Intel, IBM and Taiwan Semiconductor Manufacturing are planning to publish a series of new technical papers at a December conference that will detail each of their efforts to manufacture 32-nanometer microprocessors.
All three of these companies are scheduled to present their papers and analysis at the IEEE’s International Electron Devices conference in San Francisco, which starts Dec. 15. A number of abstracts for these and other technical papers are now available at the IEEE Web site.
In addition to these papers, IBM and its alliance of chip development partners, which include Advanced Micro Devices, Freescale Semiconductor, STMicroelectronics, Toshiba, and the College of Nanoscale Science and Engineering of the University of Albany in New York, will present on paper that will describe their efforts to produce a 22-nm SRAM (static RAM) memory cell.
In the paper, IBM and its partners are calling the SRAM the smallest functioning SRAM cell ever made.
The push toward 32- and then 22-nm processors is considered an essential mission of the semiconductor industry as devices from cell phones to notebooks continue to shrink and customers and IT buyers demand better performance and more battery life from these mobile devices. On the high end, these chips will also allow companies to build new types of servers and high-performance computers that use less power while increasing the performance.
For its part, Intel has already announced that it will offer 32-nm microprocessors-code-named “Westmere”-in 2009. The paper at the IEEE conference, however, is one of the first times Intel engineers will detail their efforts to produce these chips.
When these processors do come to market, they will be based on Intel’s Nehalem microarchitecture. In November, Intel will begin offering the first chips based on Nehalem for high-end PCs and gaming systems. These first chips are built on the company’s current 45-nm manufacturing process.

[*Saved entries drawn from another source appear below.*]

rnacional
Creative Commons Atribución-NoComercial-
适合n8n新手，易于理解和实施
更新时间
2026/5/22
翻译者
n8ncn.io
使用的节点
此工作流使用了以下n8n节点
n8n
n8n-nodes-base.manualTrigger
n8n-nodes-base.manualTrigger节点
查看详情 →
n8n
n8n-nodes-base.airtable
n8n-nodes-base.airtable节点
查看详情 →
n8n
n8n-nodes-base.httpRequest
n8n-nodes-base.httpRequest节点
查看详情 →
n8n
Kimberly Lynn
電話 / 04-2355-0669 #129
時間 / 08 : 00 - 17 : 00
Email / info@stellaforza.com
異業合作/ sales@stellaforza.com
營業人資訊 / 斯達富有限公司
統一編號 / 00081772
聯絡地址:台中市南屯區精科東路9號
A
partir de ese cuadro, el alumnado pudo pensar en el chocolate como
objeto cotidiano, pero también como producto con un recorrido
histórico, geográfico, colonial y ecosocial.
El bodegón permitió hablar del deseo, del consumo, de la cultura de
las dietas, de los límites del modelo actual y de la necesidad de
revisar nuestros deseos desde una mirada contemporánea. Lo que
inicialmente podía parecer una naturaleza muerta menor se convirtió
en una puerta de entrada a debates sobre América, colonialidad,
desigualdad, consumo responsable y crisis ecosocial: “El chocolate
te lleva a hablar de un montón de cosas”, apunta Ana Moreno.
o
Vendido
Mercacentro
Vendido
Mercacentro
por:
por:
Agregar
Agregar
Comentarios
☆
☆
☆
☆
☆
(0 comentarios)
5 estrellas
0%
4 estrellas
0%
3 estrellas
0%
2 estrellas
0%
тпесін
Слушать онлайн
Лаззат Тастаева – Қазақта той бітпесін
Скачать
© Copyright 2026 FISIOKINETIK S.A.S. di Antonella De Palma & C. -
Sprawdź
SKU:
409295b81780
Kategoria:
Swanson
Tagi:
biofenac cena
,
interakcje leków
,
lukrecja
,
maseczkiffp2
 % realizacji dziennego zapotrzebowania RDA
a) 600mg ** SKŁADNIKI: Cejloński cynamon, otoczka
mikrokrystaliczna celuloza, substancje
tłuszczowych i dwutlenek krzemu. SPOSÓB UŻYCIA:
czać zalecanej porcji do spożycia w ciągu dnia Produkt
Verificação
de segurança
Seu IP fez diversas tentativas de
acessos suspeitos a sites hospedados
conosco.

The 32-nm Intel chip will use the company’s second-generation high-k metal gate technology, which reduces power leakage-the electricity wasted while the transistors are idle-and helps improve performance. Intel’s paper will also detail the company’s efforts to produce these chips using “193-nm immersion lithography” and how it developed low-k interconnect dielectrics or insulators within the chips.
The SRAM test chips that Intel engineers will detail will contain 2 billion transistors, a significant improvement compared with 45-nm chips, which contained at 800 million transistors when those processors came to market in November 2007.
At the same time that Intel is presenting its paper, IBM and TSMC will each present their methods for producing 32-nm chips. In the IBM paper, engineers will discuss how they developed low-power CMOS technology with a high-k metal gate to stop power leakage. CMOS (complementary metal oxide semiconductor) is an integrated circuit that is an important step in developing a fully functioning microprocessor.
In their paper, IBM engineers said these chips will eventually be used in high-data-rate applications such as notebooks.
Finally, TSMC, an independent foundry that manufacturers chips for other IT vendors, will offer a paper that looks at its 32-nm foundry technology. In the paper, TSMC engineers said they will use a high-k metal gate that uses the element hafnium as a dielectric. Intel also uses hafnium in its high-k metal gate manufacturing process.
TSMC will detail some of these technological features in a test SRAM chip.